Ils sont au moins deux : la croissance et l’endettement. Nous devons avoir une croissance forte. Dans le contexte économique international ouvert par Donald Trump, Maurice doit trouver son compte. C’est une occasion à saisir. Les États-Unis pourraient s’affaiblir. Donald Trump a perdu en crédibilité. Maurice peut jouer un rôle de lien avec la Chine, pour l’instant hypertaxée. On pourrait être une sorte d’off-shore pour la Chine. Nous devons être vigilants par rapport à notre endettement. C’est mauvais et dangereux pour nous. Les grands pays peuvent pratiquer l’endettement, car ce sont eux qui fixent les règles. Nous, nous subissons les règles. Nous devons avoir une économie saine.
Pensez-vous que le contexte politique actuel influencera les mesures budgétaires ?
Je pense qu’on aura un budget de rigueur au-delà des coups de communication ou symboliques. D’ailleurs, le ministre du Commerce a déjà annoncé qu’il n’y aura pas de baisse du prix des carburants. C’est indicatif du budget à venir.
Qu’attend la population de ce budget ?
Le gouvernement est en début de mandat. C’est le moment de la trahison des promesses. Ou du moins le moment pour repousser la réalisation des promesses. On verra ce que fait le gouvernement. Mais le Mauricien est habitué aux cadeaux budgétaires et électoraux. Il ne sera pas content s’il n’a pas de cadeaux.
Le gouvernement peut-il concilier stabilité macroéconomique et mesures sociales dans ce budget ?
Le gros souci est notre niveau d’endettement. Et surtout, on emprunte auprès d’un pays : l’Inde, et pas tant auprès des institutions financières. Ce n’est pas pareil en termes de souveraineté nationale. Le gouvernement du Changement doit beaucoup investir dans le domaine de la santé. Nous devons avoir un accès aux soins d’un bon niveau. Ce n’est pas le cas. Par exemple, l’accès aux soins d’urgence est une réelle catastrophe.
Le Budget 2025-2026 peut-il reconquérir l’opinion ?

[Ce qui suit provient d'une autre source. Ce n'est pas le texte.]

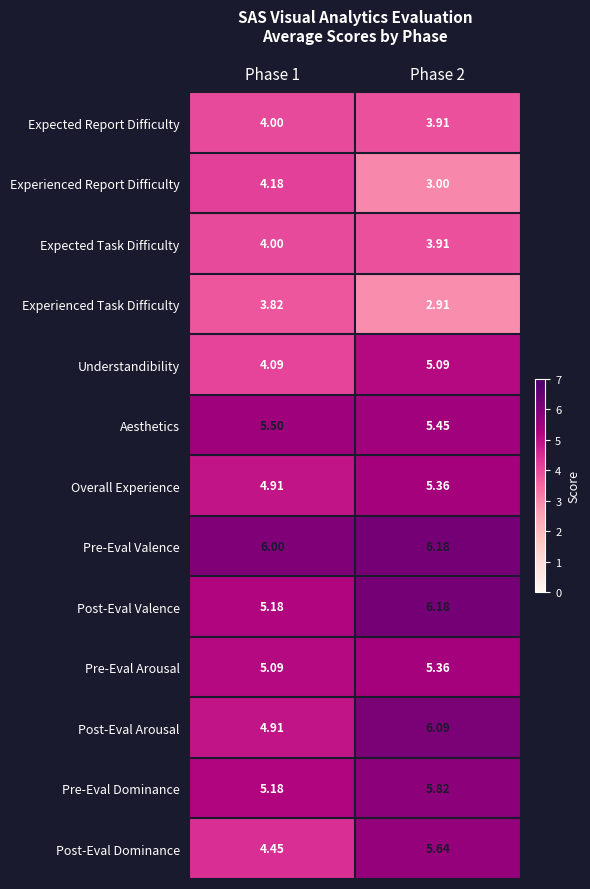

Which series changed the most between Phase 1 and Phase 2?

Post-Eval Dominance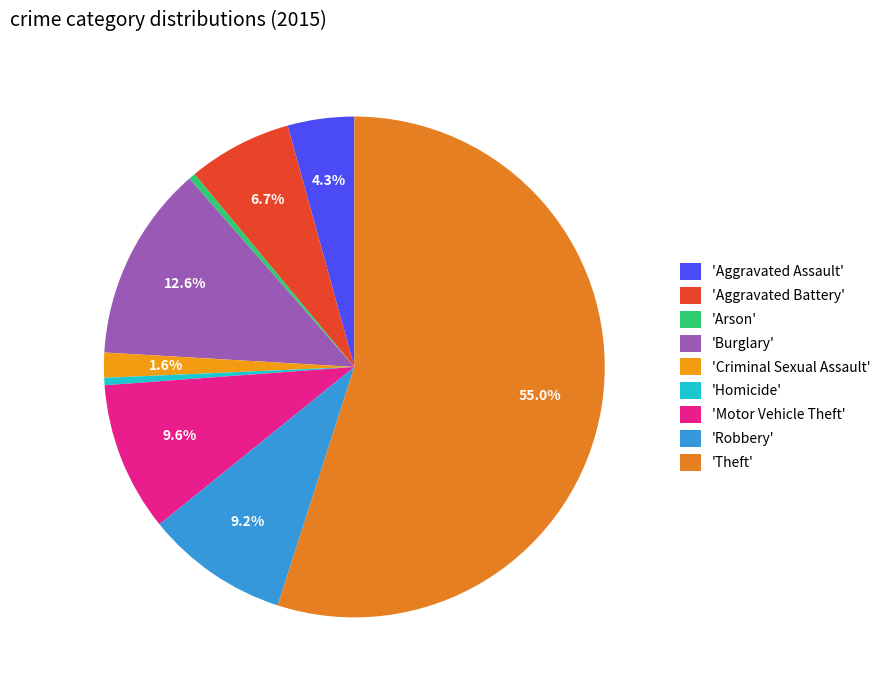

Which slice is the largest?

'Theft'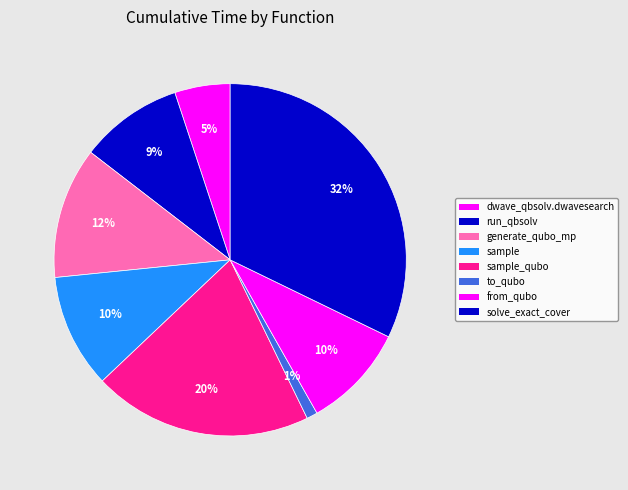

How many segments does this pie chart have?

8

Je le répète. C’est le premier budget du nouveau gouvernement. Et le ministre de l’Économie et des Finances, c’est le Premier ministre. Autrement dit, il n’a pas de fusible pour se protéger. Dans un gouvernement, si le ministre de l’Économie n’est pas performant, il saute, comme le fusible, pour protéger le Premier ministre. Là, il n’y en a pas. C’est donc un pari risqué pour Navin Ramgoolam. Il en portera seul la responsabilité.